[9] “Quick, here, with the boat! and so you shall have some money for drink.”
[10] One of the wild ideas of Scandinavian mythology is, that the sun is the eye of Odin, and that he once had two like other people; but, that coming one day to the well of Mimiver, the waters of which are pure wisdom, he bargained for a draught, and bought the horn gjoll full at the price of one of his eyes; no such great quantity either, if gjoll be the original of our English gill. However, this fully accounts for the fact that the moon is not now so bright as the sun, which it probably once was. It must be confessed that the whole of this story is entirely inconsistent with the theory of the sun and moon in the prose “Edda,” where these are represented as separate and independent divinities, the son and daughter of the giant Mundilfari,—the sun being feminine and the moon masculine; a tradition contrary to the notions of our poets, but fully borne out by our English peasants, who invariably speak of the moon as “he,” and the sun as “she.”
[11] Full-grown salmon have two or three ranges of very small teeth, whereas grauls (Scoticè, grilse) have only one. It is this distinction which, on the Erne, is technically termed “the mask,” and not the size, which determines the difference between a graul and a salmon.
[12] An ort, or mark, is the fifth part of a specie-daler, equivalent to ninepence or tenpence of our money. A skilling is about the same as an English halfpenny; the word, however, is pronounced exactly the same as our English word shilling, the k being soft before i; a circumstance which rather perplexes the stranger in his calculations.

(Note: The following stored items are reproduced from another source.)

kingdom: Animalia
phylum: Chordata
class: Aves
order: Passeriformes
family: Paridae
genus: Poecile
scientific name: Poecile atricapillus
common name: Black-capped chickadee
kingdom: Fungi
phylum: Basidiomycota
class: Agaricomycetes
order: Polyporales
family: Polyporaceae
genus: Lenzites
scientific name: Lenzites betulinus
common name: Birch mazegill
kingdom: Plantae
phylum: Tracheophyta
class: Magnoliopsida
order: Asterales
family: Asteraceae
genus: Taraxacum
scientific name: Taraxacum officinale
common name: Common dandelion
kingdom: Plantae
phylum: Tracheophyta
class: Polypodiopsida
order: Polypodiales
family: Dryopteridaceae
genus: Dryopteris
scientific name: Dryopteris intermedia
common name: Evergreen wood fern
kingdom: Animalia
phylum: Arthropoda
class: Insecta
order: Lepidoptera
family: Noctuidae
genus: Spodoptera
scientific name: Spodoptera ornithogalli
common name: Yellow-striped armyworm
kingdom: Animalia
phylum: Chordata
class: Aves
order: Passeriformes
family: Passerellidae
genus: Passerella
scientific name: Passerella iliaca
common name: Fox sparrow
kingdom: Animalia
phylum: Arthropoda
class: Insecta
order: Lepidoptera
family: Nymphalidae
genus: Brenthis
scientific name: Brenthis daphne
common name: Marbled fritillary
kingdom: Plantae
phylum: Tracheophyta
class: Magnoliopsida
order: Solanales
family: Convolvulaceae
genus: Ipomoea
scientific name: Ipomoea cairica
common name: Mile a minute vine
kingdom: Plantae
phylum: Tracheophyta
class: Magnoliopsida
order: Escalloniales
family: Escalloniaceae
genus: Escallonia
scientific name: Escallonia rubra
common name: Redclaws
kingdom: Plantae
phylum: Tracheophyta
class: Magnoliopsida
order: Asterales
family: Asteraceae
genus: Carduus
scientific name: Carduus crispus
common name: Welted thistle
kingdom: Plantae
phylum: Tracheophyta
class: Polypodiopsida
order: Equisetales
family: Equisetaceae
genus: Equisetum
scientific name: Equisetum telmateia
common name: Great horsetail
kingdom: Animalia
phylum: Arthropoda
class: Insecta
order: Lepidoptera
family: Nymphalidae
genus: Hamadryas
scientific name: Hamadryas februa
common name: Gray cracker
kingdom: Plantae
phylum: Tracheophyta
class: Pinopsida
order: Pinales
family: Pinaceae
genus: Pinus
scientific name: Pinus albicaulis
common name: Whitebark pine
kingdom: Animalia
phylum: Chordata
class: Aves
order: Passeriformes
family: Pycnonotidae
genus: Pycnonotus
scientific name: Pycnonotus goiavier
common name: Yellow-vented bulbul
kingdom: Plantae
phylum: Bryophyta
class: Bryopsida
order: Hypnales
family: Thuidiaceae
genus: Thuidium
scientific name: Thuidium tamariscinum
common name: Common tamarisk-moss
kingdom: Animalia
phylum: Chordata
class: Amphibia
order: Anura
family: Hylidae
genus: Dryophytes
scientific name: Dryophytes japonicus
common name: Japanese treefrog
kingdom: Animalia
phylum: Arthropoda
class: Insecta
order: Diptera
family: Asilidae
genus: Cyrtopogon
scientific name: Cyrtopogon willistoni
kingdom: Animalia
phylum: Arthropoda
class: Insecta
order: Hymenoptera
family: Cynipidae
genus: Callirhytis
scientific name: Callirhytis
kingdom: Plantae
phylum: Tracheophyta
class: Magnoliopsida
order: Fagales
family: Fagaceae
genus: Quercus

[13] Since the abolition of capital punishment in Norway—a measure that does not seem to answer at all—murderers are confined, like other criminals, in the castle at Christiania. They may be seen in dresses of which each sleeve and leg has its own colour, sweeping the streets and doing other public work; and a very disgusting sight it is. The average of crime is very high in Norway—perhaps higher than in any country known, and particularly crimes of violence. This may be accounted for, partly by their wonderful drunkenness, and partly by the very inefficient state of the Church, and the almost total absence of the religious element in an education which is artificially forced by state enactments. In Norway there is a very great disproportion between intellect and religion.
[14] Manchester has its faults, and a good many of them, but among them all its Anglo-Saxon virtue of order and capacity for self-government come out in strong relief.
“Where are your policemen?” asked the Duke, as he glanced at the masses that thronged the streets during the Queen’s visit,—perhaps the largest crowd that had ever been collected in England. The streets of the Borough of Manchester were not staked and corded off, and guarded by men in blue; but thousands of strong, active warehousemen and mechanics formed, by joining hands, a novel barricade. And in the evening, when numbers beyond computation were assembled in the streets to witness the illumination, amidst all the confusion there was nothing but good-humour.—Fraser.
[15] Alluding to a custom in Norway, of mixing the inner rind of the birch tree with their rye meal, during times of scarcity.
[16] The fisherman is very much recommended to tie his own flies for the Tay, or to get them at Edmondson’s. The author bought a good many pretty-looking specimens in the country, by way of patterns, all of which whipped to pieces in half-an-hour’s fishing. The fact is, there is a cheap way of tying flies, which it is impossible to detect by the eye; and it is just as well that the young fisherman should ask the character of his tackle-maker before investing his money in such very ticklish wares; the worthlessness of which he will not find out till he reaches his fishing-ground. The author, a fisherman of some experience, has tied a good many flies in his time, and has had a good many tied for him by his attendants and other professionals on the river’s banks; but the only tradespeople he has ever found trustworthy, in all points, in such matters are, Chevalier, of Bell-yard, London, and Edmondson, of Church-street, Liverpool. Their flies have never failed him, whether in their hooks, their gut, or their tying. All that the fisherman will want in their shops will be a little science, to enable him to choose his colours, and a little money to enable him to pay his bills.
[17] The real scene of this piscatorial exploit is on the Mandahl river. There is a Hell Fall on the Torjedahl also; indeed, the name is common in Norway, and in Sweden too, so as to become almost generic for a dark, gloomy rush of waters; but the Hell Fall of the Torjedahl is inaccessible to salmon, which, notwithstanding all that Inglis says to the contrary, are unable to surmount the great falls of Wigeland about a mile below it. It is, therefore, worthless as a fishing-place; and, the author suspects, altogether too dangerous to be attempted without good reason. When the water is low, the fall of the Mandahl may be fished in the ordinary manner from a boat, and it is well worth the trial; but if the river be full, the birch rope will be found necessary.